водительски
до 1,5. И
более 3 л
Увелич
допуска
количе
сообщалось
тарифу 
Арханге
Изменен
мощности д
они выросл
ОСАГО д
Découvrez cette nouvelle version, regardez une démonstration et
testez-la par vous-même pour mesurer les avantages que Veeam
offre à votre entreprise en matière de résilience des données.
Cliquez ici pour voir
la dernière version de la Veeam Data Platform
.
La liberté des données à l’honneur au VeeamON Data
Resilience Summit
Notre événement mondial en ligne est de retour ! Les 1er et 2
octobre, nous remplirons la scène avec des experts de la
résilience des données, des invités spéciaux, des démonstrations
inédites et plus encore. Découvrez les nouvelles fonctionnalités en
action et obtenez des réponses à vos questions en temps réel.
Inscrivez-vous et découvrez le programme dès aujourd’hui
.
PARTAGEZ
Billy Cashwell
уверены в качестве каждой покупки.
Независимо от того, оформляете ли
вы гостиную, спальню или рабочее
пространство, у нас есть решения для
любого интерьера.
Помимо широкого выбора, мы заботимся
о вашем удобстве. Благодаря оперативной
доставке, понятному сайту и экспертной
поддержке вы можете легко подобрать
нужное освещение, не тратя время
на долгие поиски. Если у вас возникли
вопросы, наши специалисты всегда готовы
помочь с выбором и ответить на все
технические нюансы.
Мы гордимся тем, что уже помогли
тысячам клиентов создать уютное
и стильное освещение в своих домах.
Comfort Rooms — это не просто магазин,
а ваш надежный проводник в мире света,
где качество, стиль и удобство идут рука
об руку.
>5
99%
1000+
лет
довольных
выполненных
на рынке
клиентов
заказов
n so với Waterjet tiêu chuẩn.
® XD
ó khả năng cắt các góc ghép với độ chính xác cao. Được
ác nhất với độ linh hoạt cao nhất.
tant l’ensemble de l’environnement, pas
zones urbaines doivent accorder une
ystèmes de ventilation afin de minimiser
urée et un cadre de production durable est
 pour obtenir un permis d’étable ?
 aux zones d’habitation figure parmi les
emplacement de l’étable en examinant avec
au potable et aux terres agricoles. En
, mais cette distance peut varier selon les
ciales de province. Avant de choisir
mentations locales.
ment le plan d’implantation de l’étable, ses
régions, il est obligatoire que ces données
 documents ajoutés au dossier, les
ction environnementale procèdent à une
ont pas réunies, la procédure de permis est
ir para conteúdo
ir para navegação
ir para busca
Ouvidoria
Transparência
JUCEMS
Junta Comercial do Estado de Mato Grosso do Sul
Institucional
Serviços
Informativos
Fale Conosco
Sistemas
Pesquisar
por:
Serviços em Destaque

### EXERCISE INSTRUCTIONS:
Copy the records line for line, starting from the beginning of the records and ending with the line that contains "ó khả năng cắt".

### FINISHED EXERCISE:
водительски
до 1,5. И
более 3 л
Увелич
допуска
количе
сообщалось
тарифу 
Арханге
Изменен
мощности д
они выросл
ОСАГО д
Découvrez cette nouvelle version, regardez une démonstration et
testez-la par vous-même pour mesurer les avantages que Veeam
offre à votre entreprise en matière de résilience des données.
Cliquez ici pour voir
la dernière version de la Veeam Data Platform
.
La liberté des données à l’honneur au VeeamON Data
Resilience Summit
Notre événement mondial en ligne est de retour ! Les 1er et 2
octobre, nous remplirons la scène avec des experts de la
résilience des données, des invités spéciaux, des démonstrations
inédites et plus encore. Découvrez les nouvelles fonctionnalités en
action et obtenez des réponses à vos questions en temps réel.
Inscrivez-vous et découvrez le programme dès aujourd’hui
.
PARTAGEZ
Billy Cashwell
уверены в качестве каждой покупки.
Независимо от того, оформляете ли
вы гостиную, спальню или рабочее
пространство, у нас есть решения для
любого интерьера.
Помимо широкого выбора, мы заботимся
о вашем удобстве. Благодаря оперативной
доставке, понятному сайту и экспертной
поддержке вы можете легко подобрать
нужное освещение, не тратя время
на долгие поиски. Если у вас возникли
вопросы, наши специалисты всегда готовы
помочь с выбором и ответить на все
технические нюансы.
Мы гордимся тем, что уже помогли
тысячам клиентов создать уютное
и стильное освещение в своих домах.
Comfort Rooms — это не просто магазин,
а ваш надежный проводник в мире света,
где качество, стиль и удобство идут рука
об руку.
>5
99%
1000+
лет
довольных
выполненных
на рынке
клиентов
заказов
n so với Waterjet tiêu chuẩn.
® XD
ó khả năng cắt các góc ghép với độ chính xác cao. Được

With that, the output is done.